Machine learning and magic by John D. Cook.
From the post:
When I first heard about a lie detector as a child, I was puzzled. How could a machine detect lies? If it could, why couldn’t you use it to predict the future? For example, you could say “IBM stock will go up tomorrow” and let the machine tell you whether you’re lying.
Of course lie detectors can’t tell whether someone is lying. They can only tell whether someone is exhibiting physiological behavior believed to be associated with lying. How well the latter predicts the former is a matter of debate.
I saw a presentation of a machine learning package the other day. Some of the questions implied that the audience had a magical understanding of machine learning, as if an algorithm could extract answers from data that do not contain the answer. The software simply searches for patterns in data by seeing how well various possible patterns fit, but there may be no pattern to be found.
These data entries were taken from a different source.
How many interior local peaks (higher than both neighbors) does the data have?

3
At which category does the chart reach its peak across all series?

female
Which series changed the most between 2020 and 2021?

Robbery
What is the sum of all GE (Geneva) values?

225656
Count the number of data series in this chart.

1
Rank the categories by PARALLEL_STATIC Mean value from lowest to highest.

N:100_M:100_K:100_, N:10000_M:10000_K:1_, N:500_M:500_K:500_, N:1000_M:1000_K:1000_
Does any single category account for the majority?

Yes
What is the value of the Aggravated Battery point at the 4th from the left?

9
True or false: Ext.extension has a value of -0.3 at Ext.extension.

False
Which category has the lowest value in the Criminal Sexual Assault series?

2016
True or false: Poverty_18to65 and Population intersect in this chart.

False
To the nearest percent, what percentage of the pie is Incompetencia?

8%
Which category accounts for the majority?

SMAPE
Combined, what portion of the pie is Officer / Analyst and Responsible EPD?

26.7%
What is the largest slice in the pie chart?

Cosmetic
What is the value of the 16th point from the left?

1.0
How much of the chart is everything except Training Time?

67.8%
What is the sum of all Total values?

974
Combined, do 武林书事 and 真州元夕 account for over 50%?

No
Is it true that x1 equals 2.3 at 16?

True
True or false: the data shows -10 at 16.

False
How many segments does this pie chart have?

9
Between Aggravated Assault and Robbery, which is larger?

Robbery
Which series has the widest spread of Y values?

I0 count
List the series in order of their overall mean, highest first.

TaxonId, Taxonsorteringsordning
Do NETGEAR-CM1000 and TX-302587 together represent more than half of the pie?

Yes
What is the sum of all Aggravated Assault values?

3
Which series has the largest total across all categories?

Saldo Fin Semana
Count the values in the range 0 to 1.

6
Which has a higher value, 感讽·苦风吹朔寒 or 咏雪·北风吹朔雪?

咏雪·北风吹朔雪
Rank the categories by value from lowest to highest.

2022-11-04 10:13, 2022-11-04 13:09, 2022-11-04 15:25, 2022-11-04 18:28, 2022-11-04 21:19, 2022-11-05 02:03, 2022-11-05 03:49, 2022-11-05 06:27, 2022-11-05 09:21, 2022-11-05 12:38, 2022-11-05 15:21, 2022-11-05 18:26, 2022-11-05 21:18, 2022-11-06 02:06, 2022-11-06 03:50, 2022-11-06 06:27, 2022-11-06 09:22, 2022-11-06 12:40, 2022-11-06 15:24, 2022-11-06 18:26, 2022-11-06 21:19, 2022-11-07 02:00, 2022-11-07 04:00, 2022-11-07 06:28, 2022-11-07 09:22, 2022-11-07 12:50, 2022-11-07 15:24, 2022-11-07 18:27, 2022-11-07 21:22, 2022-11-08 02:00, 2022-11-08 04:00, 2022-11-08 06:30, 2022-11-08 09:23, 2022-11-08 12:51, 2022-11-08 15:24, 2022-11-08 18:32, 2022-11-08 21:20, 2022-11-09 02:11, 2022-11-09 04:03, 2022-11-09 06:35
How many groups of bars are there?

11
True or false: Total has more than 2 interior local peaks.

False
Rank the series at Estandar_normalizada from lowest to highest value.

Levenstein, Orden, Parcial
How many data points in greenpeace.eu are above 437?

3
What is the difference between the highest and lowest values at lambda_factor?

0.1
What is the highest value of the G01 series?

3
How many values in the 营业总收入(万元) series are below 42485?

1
Machine learning algorithms cannot generate information that isn’t there any more than a polygraph machine can predict the future.
I supplied the alternative title because of the advocacy of “big data” as a necessity for all enterprises, with no knowledge at all of the data being collected or of the issues for a particular enterprise that it might address. Machine learning suffers from the same affliction.
Specific case studies don’t answer the question of whether machine learning and/or big data is a fit for your enterprise or its particular problems. Some problems are quite common but incompetency in management is the most prevalent of all (Dilbert) and neither big data nor machine learning than help with that problem.
Take John’s caution to heart for both machine learning and big data. You will be glad you did!